Alors que d’autres verront à Rome ses musées, ses musiciens, ses peintres, ses écrivains, Elsa Barraine verra, elle, la montée du fascisme. Elle en sera témoin en Italie et en Allemagne, où elle suivra avec inquiétude, étant d’origine juive, l’arrivée au pouvoir du nouveau parti Nazi.

À travers sa musique, Elsa Barraine se sera battue sans relâche pour ses origines juives : elle compose en 1934 Pogromes, une pièce pour orchestre, mais aussi des chants hébraïques, et plusieurs préludes et fugues pour orgue inspirés de prières juives. Son autre combat : composer une réponse ferme à la politique française aux lendemains des Accords de Munich. En 1938, elle crée sa deuxième symphonie, qu’elle nommera Voïna (« guerre » en russe), et intègre le Parti Communiste Français.

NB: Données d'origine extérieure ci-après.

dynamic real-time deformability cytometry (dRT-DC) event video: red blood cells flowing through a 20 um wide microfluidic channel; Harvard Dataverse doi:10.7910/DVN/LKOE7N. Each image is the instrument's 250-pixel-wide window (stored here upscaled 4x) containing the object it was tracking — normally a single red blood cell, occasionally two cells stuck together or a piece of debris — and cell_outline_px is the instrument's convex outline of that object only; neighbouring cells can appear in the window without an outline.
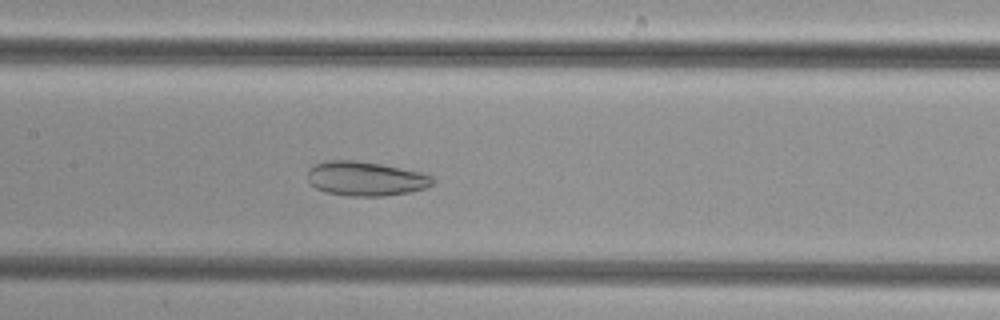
{"species": "common noctule bat (a hibernating species)", "species_latin": "Nyctalus noctula", "temperature_condition": "cold", "stored_images_in_passage": 36, "camera_frame_rate_fps": 3000, "um_per_image_px": 0.085, "animal": {"sex": "female", "body_mass_g": 29.2, "forearm_length_mm": 56.3}, "frame": {"image": 1, "passage_image": 21, "time_ms": 6.667, "image_size_px": [1000, 320], "cell_outline_px": [[436, 180], [432, 184], [424, 188], [408, 192], [384, 196], [348, 196], [324, 192], [316, 188], [308, 180], [308, 168], [316, 164], [328, 160], [356, 160], [380, 164], [420, 172], [432, 176]], "centroid_in_image_um": [31.06, 15.19], "position_along_channel_um": 176.3, "area_um2": 24.97}}
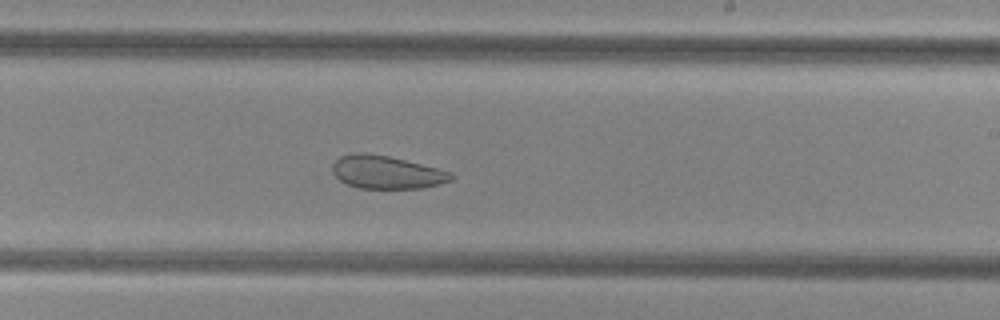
{"frame": {"image": 2, "passage_image": 27, "time_ms": 8.667, "image_size_px": [1000, 320], "cell_outline_px": [[452, 180], [440, 184], [424, 188], [360, 188], [348, 184], [340, 180], [332, 172], [332, 164], [340, 156], [352, 152], [364, 152], [388, 156], [452, 172]], "centroid_in_image_um": [32.83, 14.63], "position_along_channel_um": 256.2, "area_um2": 22.72}}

À l’aube de la guerre, son père est licencié de l’Opéra et elle perd sa place de chef de chant à l’Orchestre National de la RTF. Elle rejoint alors la résistance, et son activisme se manifestera encore plus lorsqu’elle participera à la création du Front National des Musiciens, dont les objectifs lui tiennent à cœur : jouer la musique interdite, et soutenir les musiciens juifs. Elle échappera de peu à la Gestapo venue l’arrêter à son domicile, ayant été alertée par sa concierge. C’est dans la clandestinité qu’Elsa Barraine prend le nom de Catherine Bonnat et vit les derniers mois de l’Occupation.

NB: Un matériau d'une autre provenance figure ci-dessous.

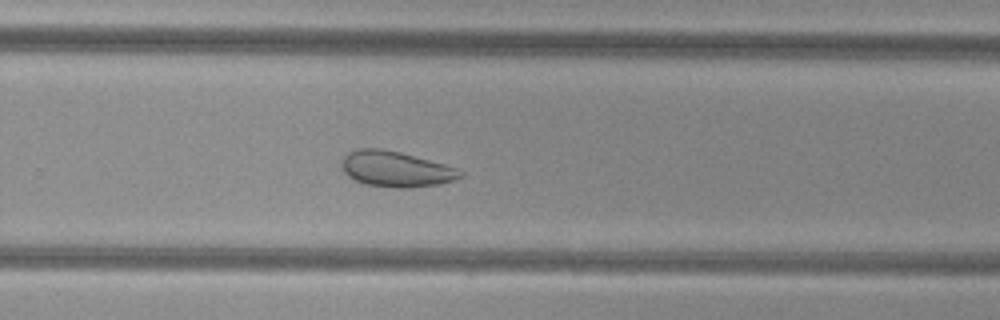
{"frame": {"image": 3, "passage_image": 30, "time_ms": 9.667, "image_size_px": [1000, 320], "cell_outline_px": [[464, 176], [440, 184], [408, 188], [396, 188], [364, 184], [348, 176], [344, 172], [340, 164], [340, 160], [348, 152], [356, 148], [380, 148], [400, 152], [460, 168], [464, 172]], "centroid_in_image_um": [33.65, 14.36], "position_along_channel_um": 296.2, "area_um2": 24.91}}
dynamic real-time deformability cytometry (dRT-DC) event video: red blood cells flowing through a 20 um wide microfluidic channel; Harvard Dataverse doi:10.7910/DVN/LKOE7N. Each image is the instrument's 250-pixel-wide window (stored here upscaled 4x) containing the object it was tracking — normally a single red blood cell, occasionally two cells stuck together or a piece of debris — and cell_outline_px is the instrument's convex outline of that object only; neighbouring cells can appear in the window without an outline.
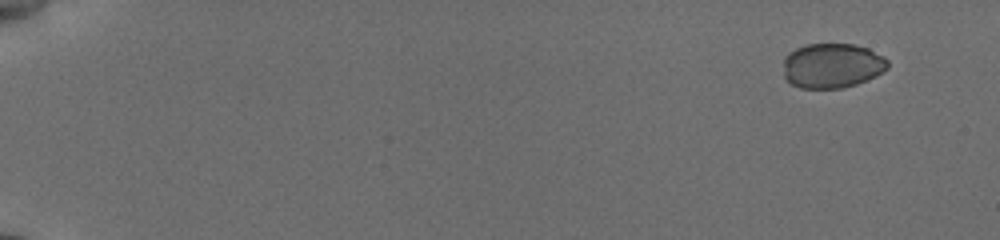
{"species": "common noctule bat (a hibernating species)", "species_latin": "Nyctalus noctula", "temperature_condition": "cold", "stored_images_in_passage": 53, "camera_frame_rate_fps": 3000, "um_per_image_px": 0.085, "animal": {"sex": "female", "body_mass_g": 19.5, "forearm_length_mm": 54.1}, "frame": {"image": 1, "passage_image": 1, "time_ms": 0.0, "image_size_px": [1000, 240], "cell_outline_px": [[888, 68], [876, 76], [856, 84], [840, 88], [800, 88], [792, 84], [784, 76], [784, 60], [788, 52], [796, 48], [808, 44], [852, 44], [868, 48], [884, 56], [888, 60]], "centroid_in_image_um": [70.74, 5.57], "position_along_channel_um": 14.3, "area_um2": 27.28}}
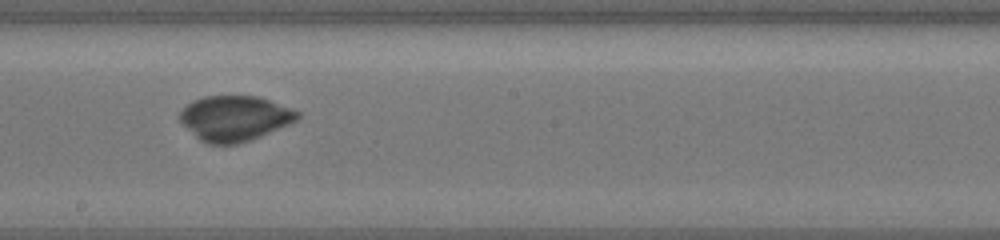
{"frame": {"image": 2, "passage_image": 31, "time_ms": 10.0, "image_size_px": [1000, 240], "cell_outline_px": [[300, 116], [296, 120], [288, 124], [252, 140], [236, 144], [208, 144], [200, 140], [180, 120], [180, 112], [192, 100], [204, 96], [256, 96], [268, 100], [300, 112]], "centroid_in_image_um": [19.94, 10.06], "position_along_channel_um": 228.3, "area_um2": 30.58}}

La libération sonne l’heure de gloire de sa musique.

Le temps de l’après-guerre est pour Elsa Barraine un temps de création et de reconnaissance inégalé. En plus d’être une compositrice acharnée, elle écrit. Journaliste dans les journaux L’Humanité et Ce soir, elle noircit des pages de son encre musicale, et se dévoue à ses idéaux de liberté et d’émancipation. Son activisme grignote son temps de composition, mais elle n’aura cessé de soutenir l’idée que la musique doit être au service de la société.

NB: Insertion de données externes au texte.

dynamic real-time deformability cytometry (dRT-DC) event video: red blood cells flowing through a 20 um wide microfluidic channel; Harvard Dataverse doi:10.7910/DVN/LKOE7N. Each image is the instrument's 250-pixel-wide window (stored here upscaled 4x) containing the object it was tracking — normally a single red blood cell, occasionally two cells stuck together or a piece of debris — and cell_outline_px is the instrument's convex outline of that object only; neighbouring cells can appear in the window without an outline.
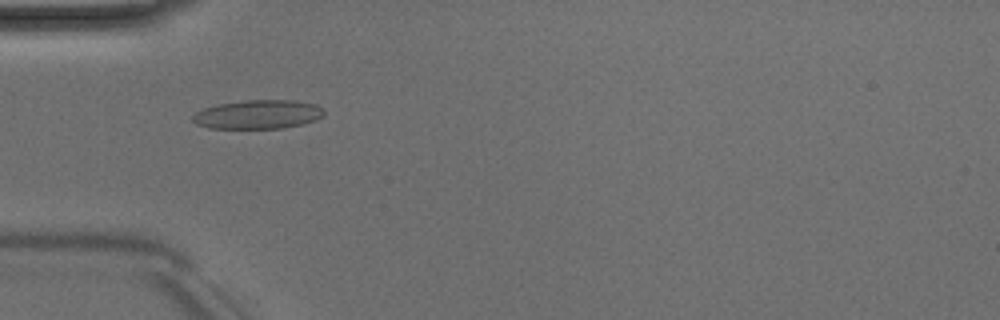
{"species": "Egyptian fruit bat (a non-hibernating species)", "species_latin": "Rousettus aegyptiacus", "temperature_condition": "room temperature", "stored_images_in_passage": 3, "camera_frame_rate_fps": 3000, "um_per_image_px": 0.085, "animal": {"sex": "male"}, "frame": {"image": 1, "passage_image": 1, "time_ms": 0.0, "image_size_px": [1000, 320], "cell_outline_px": [[324, 116], [316, 120], [304, 124], [280, 128], [208, 128], [196, 124], [192, 120], [192, 116], [196, 112], [204, 108], [220, 104], [244, 100], [292, 100], [316, 104], [324, 112]], "centroid_in_image_um": [21.93, 9.73], "position_along_channel_um": 63.1, "area_um2": 22.08}}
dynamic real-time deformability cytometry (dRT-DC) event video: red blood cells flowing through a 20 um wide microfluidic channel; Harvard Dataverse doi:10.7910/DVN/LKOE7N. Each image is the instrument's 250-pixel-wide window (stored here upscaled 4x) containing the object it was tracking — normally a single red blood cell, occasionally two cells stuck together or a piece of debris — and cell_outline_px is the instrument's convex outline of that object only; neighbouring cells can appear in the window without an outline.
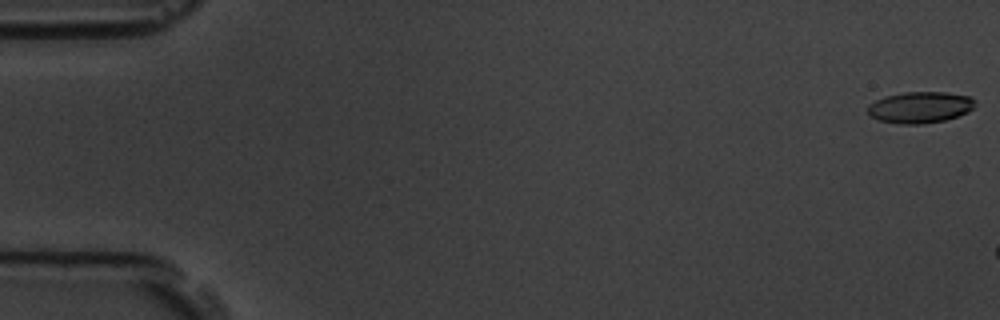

Après un désaccord avec ses amis communistes, elle quitte le parti et reçoit alors moins de commandes. Ses compositions ne se tarissent pas pour autant et son esprit, occupé à transmettre, à se battre, encore et toujours, gagnera des générations d’étudiants dans sa classe du Conservatoire de Paris. En effet, en 1969, elle prend la suite d’Olivier Messiaen dans la classe d’analyse au Conservatoire, et forme grand nombre de musiciens érudits.

De nouveau du temps à soi.

À la retraite en 1975, elle compose moins, mais trouve une liberté nouvelle dans le voyage. Elle occupe les dernières années de sa vie à visiter l’URSS, pays qui la fascine. Sa foi marxiste perdure jusqu’à sa mort, en 1999. Malgré l’oubli de son œuvre pendant quelques décennies, de grands chefs d’orchestre, avec l’aide des mouvements féministes, redonnent ses pièces en concert, notamment sa deuxième symphonie, jouée très récemment par l’Orchestre National de France en septembre 2024.

Car c’est par une Voïna qu’Elsa Barraine s’est imposée à son temps.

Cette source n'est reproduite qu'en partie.